Records to use:
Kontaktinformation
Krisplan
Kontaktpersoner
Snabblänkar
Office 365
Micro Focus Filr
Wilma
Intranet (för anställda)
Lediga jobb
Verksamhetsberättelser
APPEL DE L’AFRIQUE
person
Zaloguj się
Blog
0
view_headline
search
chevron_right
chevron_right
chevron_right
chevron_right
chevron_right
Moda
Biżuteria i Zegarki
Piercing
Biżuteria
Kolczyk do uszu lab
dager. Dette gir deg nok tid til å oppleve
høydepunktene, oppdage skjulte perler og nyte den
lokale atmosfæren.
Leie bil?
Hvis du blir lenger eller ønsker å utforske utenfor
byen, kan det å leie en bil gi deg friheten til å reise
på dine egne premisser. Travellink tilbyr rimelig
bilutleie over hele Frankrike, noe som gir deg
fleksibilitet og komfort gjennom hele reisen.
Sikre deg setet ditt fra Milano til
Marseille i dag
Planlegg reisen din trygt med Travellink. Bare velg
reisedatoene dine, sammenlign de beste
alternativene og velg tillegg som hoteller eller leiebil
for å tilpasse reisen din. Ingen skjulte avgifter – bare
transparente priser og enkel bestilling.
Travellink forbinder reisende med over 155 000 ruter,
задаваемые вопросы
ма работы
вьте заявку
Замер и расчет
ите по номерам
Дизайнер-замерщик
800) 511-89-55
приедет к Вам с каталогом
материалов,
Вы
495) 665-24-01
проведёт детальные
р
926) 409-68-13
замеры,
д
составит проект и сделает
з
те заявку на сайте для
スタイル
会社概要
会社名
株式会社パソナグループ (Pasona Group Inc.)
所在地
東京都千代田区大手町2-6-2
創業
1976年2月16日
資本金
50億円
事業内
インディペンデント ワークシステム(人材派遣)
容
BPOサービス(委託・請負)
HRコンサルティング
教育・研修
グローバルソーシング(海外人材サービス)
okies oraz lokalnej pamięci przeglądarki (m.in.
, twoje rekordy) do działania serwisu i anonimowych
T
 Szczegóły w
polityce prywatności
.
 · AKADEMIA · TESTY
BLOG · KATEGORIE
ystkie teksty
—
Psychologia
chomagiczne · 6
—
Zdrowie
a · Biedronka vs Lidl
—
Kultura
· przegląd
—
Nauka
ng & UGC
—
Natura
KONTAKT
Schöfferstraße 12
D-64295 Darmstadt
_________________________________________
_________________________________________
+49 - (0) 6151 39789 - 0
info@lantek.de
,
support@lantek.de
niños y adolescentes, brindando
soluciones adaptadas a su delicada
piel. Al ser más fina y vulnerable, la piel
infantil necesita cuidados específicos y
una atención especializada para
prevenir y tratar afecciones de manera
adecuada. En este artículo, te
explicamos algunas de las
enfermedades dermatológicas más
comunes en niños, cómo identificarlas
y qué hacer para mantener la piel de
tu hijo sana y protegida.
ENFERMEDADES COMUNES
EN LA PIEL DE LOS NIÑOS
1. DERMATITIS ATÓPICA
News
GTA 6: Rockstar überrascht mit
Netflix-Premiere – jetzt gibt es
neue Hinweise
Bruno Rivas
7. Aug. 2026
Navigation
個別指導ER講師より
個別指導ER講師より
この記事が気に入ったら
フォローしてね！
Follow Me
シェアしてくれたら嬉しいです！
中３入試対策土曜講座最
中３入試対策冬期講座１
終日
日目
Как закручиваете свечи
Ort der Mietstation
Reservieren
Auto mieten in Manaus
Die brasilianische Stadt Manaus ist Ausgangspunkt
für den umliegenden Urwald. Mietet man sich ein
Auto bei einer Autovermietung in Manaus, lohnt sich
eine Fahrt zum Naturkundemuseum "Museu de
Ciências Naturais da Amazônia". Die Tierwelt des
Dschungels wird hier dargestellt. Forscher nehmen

Work item: The response must consist solely of the lines from the first line of the entries through the line containing "niños y adolescentes, brindando", repeated exactly.

Problem solution:
Kontaktinformation
Krisplan
Kontaktpersoner
Snabblänkar
Office 365
Micro Focus Filr
Wilma
Intranet (för anställda)
Lediga jobb
Verksamhetsberättelser
APPEL DE L’AFRIQUE
person
Zaloguj się
Blog
0
view_headline
search
chevron_right
chevron_right
chevron_right
chevron_right
chevron_right
Moda
Biżuteria i Zegarki
Piercing
Biżuteria
Kolczyk do uszu lab
dager. Dette gir deg nok tid til å oppleve
høydepunktene, oppdage skjulte perler og nyte den
lokale atmosfæren.
Leie bil?
Hvis du blir lenger eller ønsker å utforske utenfor
byen, kan det å leie en bil gi deg friheten til å reise
på dine egne premisser. Travellink tilbyr rimelig
bilutleie over hele Frankrike, noe som gir deg
fleksibilitet og komfort gjennom hele reisen.
Sikre deg setet ditt fra Milano til
Marseille i dag
Planlegg reisen din trygt med Travellink. Bare velg
reisedatoene dine, sammenlign de beste
alternativene og velg tillegg som hoteller eller leiebil
for å tilpasse reisen din. Ingen skjulte avgifter – bare
transparente priser og enkel bestilling.
Travellink forbinder reisende med over 155 000 ruter,
задаваемые вопросы
ма работы
вьте заявку
Замер и расчет
ите по номерам
Дизайнер-замерщик
800) 511-89-55
приедет к Вам с каталогом
материалов,
Вы
495) 665-24-01
проведёт детальные
р
926) 409-68-13
замеры,
д
составит проект и сделает
з
те заявку на сайте для
スタイル
会社概要
会社名
株式会社パソナグループ (Pasona Group Inc.)
所在地
東京都千代田区大手町2-6-2
創業
1976年2月16日
資本金
50億円
事業内
インディペンデント ワークシステム(人材派遣)
容
BPOサービス(委託・請負)
HRコンサルティング
教育・研修
グローバルソーシング(海外人材サービス)
okies oraz lokalnej pamięci przeglądarki (m.in.
, twoje rekordy) do działania serwisu i anonimowych
T
 Szczegóły w
polityce prywatności
.
 · AKADEMIA · TESTY
BLOG · KATEGORIE
ystkie teksty
—
Psychologia
chomagiczne · 6
—
Zdrowie
a · Biedronka vs Lidl
—
Kultura
· przegląd
—
Nauka
ng & UGC
—
Natura
KONTAKT
Schöfferstraße 12
D-64295 Darmstadt
_________________________________________
_________________________________________
+49 - (0) 6151 39789 - 0
info@lantek.de
,
support@lantek.de
niños y adolescentes, brindando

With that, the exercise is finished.